敵は龍蛇の巨体を持て余したのか、数秒の時間的猶予が発生する。
(どうする――⁉)
この間、ヒミコは思考を高速回転させた。
(今のままじゃ逃げてるだけだ……いや、それすら危うくなってる)
如何せん、ハクの覚束ぬ助言だけでは打てる手に限りがあった。
(敵の姿が見えねー……そうだ、それが一番の問題なんだ。そこさえ何とかなればやりようはある。そのためには――)
ヒミコが必死に考えを張り巡らしていたその時、
「っ⁉」
突如として高鳴る胸の鼓動。
(ク、ソ……! また、かよ……!)
『ヒミコ? どうしたの、ヒミコ』
ハクの出現で収まっていた情動。
自分が自分でなくなるような違和感。
よりにもよってこの瞬間で再発した。
「欲シイ……」
(ちがう)
「欲シイ、欲シイ……」
(ちがう、ちがう!)
「アイツガ、欲シイィヨォォオオォォオオッ!」
(ちがうちがうちがうちがうちがう! ちがうッ!)
『ねえ、ヒミコってば。どうしたの。〝ほしい〟って、なに。〝あいつ〟ってだれ』
ハクの声が遠ざかる。
いや、ちがう。離れているのは自分だ。
自分の心が、身体から離れつつある。
この機械仕掛けの身体から。
……自分。
……自分の、心。
獄炎の如き憎しみと恨みを意思の力で焼き入れし、刃と変えた心。
その心が。
塗り替えられていく。
抑えようのない情欲に。
果てのない欲望に――。
「欲シ「 てめェエは黙ってろォォォオオオォォオォオオオオッ‼ 」
ヒミコは。
躊躇いもなしに御幣で自らを傷つけた。
失われた左腕。その切断面に容赦なく霊気を纏った幣串を突き刺し、グリグリと掻き回す。
想像を絶する痛み。
当然だ。
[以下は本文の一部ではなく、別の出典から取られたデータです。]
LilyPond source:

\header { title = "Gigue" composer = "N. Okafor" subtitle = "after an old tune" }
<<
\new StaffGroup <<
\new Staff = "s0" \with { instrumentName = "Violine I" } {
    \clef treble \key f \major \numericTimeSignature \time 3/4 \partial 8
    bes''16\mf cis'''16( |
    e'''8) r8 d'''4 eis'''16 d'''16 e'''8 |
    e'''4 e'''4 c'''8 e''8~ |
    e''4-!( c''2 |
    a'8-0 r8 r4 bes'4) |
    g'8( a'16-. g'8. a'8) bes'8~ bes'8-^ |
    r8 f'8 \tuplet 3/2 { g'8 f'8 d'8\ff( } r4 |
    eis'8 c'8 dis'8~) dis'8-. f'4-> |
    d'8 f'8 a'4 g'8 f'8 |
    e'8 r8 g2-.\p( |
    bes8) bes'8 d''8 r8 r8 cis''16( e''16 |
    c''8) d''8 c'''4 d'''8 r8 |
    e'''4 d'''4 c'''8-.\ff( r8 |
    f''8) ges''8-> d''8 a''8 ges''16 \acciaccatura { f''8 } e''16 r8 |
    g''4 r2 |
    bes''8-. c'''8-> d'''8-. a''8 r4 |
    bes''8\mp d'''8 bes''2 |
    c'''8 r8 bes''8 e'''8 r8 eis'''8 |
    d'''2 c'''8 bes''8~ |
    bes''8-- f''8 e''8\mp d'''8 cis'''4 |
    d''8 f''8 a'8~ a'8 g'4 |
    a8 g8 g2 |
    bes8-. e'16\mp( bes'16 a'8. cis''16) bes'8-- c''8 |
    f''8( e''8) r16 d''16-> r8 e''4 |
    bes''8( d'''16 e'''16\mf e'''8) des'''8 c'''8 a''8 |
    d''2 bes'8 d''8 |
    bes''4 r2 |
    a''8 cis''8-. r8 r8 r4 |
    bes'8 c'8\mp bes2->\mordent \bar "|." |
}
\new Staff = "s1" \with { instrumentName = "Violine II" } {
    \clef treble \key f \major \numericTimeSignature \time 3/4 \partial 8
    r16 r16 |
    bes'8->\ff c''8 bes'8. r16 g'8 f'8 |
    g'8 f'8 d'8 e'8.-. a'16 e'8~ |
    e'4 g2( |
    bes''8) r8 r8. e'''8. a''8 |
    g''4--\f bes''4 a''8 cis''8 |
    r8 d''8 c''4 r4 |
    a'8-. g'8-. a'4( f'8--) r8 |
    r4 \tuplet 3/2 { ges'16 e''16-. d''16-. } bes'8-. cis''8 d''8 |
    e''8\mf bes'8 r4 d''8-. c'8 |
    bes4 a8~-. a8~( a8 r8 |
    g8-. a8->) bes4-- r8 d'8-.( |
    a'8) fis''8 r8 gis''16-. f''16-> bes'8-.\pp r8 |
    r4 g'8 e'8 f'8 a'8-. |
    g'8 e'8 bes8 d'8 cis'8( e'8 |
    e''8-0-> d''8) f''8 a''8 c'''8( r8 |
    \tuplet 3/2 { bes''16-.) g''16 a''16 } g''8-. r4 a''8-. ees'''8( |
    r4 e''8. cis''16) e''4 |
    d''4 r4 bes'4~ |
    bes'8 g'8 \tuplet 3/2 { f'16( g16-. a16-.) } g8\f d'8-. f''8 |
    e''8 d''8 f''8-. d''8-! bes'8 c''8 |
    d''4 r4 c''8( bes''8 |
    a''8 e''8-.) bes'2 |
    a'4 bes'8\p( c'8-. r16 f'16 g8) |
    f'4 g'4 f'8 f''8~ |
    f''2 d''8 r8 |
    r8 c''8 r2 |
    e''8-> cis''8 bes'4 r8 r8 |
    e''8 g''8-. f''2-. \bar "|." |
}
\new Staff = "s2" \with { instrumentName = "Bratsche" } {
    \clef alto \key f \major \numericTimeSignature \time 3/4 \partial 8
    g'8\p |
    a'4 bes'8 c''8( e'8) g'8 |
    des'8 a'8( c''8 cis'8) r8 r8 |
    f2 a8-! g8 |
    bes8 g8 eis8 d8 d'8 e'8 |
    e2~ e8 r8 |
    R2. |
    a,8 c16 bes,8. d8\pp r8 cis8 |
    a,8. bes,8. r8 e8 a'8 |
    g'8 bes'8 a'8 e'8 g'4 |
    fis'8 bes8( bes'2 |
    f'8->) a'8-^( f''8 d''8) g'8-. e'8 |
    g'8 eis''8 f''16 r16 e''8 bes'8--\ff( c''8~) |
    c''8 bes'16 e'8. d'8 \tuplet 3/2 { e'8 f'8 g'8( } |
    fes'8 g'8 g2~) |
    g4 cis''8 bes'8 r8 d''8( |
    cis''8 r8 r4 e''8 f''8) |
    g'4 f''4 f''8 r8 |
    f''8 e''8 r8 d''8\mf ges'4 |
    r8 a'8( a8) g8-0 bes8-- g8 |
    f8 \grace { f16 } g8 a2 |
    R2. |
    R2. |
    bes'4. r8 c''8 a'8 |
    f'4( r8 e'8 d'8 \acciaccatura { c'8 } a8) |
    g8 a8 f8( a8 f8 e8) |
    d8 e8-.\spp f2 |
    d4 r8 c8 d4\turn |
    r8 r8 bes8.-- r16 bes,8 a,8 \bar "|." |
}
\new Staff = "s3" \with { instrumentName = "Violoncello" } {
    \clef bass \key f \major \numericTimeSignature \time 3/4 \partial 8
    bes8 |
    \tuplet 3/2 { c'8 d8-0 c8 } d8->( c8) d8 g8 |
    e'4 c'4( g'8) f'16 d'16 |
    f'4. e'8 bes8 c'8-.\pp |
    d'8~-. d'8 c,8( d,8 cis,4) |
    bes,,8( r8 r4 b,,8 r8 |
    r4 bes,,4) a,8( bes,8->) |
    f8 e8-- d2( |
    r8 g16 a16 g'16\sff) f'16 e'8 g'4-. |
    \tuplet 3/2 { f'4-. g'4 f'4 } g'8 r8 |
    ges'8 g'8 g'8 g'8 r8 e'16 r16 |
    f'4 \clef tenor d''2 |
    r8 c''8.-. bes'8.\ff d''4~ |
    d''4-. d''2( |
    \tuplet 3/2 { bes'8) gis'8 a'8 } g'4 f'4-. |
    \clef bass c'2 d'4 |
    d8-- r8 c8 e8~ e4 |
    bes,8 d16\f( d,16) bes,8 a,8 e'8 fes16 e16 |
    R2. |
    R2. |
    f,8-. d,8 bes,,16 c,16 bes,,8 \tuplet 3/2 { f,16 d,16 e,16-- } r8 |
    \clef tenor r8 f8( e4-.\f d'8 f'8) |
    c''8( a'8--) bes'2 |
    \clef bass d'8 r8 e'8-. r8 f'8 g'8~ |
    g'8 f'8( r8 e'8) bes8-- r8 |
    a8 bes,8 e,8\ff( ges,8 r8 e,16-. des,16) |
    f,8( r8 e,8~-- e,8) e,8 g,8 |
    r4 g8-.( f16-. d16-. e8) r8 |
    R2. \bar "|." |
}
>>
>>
今のヒミコは〈アマテラス〉と神経を共有している。
その神経を自らの手で蹂躙しているのだ。
「ガアァァアアアアァァァアアアアアアアァアァアッ!」
生じる苦痛は筆舌に尽くし難い。
だがその苦しみが、痛みが、辛うじてヒミコの自我を現世に留めた。
己が己である限り、ヒミコのなすべきことはただ一つ。
「ウァァァアアァァァァアアアアァァアアアアッ!」
ヒミコは、〈アマテラス〉は、敵目掛けて飛び掛かった。
まるで不可視の大蛇のことなど忘れたかのように。
痛みを理性で失した蛮行か?
「そこかァァァアアアアア!」
否、違う。
ヒミコはどこまでも冷静だった。
左腕。
自ら痛めつけ、再び夥しい出血を始めた左腕。
それを利用した。
まるで打ち水のように血を撒き散らし、その消失跡から敵の姿を見出したのである。
触れるだけで何もかもを削り取る龍蛇の姿は、あたかも暗がりに灯した蝋燭の如し。
これならば。
よく見える。
(とった――!)
ヒミコは皮一枚で龍蛇を避け、禍ツ忌ノ鬼の本体へ御幣で斬り掛かった。
血に塗れた紙垂が勢いよく宙を舞う。
「な」
次の瞬間――――――〈アマテラス〉はこの世から消滅した。